Materials and Methods:
The literature reviewed shows that analytical options can be classified into three categories. Physicochemical parameters include density, viscosity, octane number, Reid vapor pressure and distillation curve. Chromatographic methods include high performance liquid chromatography and gas chromatography, while spectroscopic
methods include fluorescence spectroscopy, infrared spectroscopy and proton nuclear magnetic resonance spectroscopy.
Results and Discussion:
The physicochemical parameters may have a low sensitivity and they are insufficient to detect adulterations.

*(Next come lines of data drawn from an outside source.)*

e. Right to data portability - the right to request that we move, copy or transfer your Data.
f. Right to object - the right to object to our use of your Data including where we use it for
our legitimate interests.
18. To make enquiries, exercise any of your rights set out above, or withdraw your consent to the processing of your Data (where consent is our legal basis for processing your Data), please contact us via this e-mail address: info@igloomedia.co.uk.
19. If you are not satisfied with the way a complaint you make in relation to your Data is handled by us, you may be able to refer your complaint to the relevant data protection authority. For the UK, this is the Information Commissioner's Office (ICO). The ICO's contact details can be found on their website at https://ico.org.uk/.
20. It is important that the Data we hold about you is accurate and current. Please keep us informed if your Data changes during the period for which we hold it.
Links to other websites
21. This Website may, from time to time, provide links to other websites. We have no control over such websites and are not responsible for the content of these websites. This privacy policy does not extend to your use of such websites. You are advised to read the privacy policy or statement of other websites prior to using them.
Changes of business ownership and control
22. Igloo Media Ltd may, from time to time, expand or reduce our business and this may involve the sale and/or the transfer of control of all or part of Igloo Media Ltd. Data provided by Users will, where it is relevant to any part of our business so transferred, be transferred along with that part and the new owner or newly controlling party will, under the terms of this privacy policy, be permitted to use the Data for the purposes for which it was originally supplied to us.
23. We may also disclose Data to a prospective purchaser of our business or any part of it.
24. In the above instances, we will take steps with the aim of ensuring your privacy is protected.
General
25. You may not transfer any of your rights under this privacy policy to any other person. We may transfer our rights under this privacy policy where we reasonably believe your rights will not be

Chromatographic methods require time, but they need very little sample and can reveal adulterant nature. Spectroscopic methods are fast, sensitive, although 1H-NMR spectroscopy has high instrumentation cost.
Conclusions:
Gas chromatography is suitable for those hardest to detect adulterations. In contrast, spectroscopic methods are more appropriate for processing a large number of samples. 1H-NMR is a very valid option, although FTIR spectroscopy is a much cheaper option. In countries with limited economic resources, physical-chemical methods may be the most appropriate option.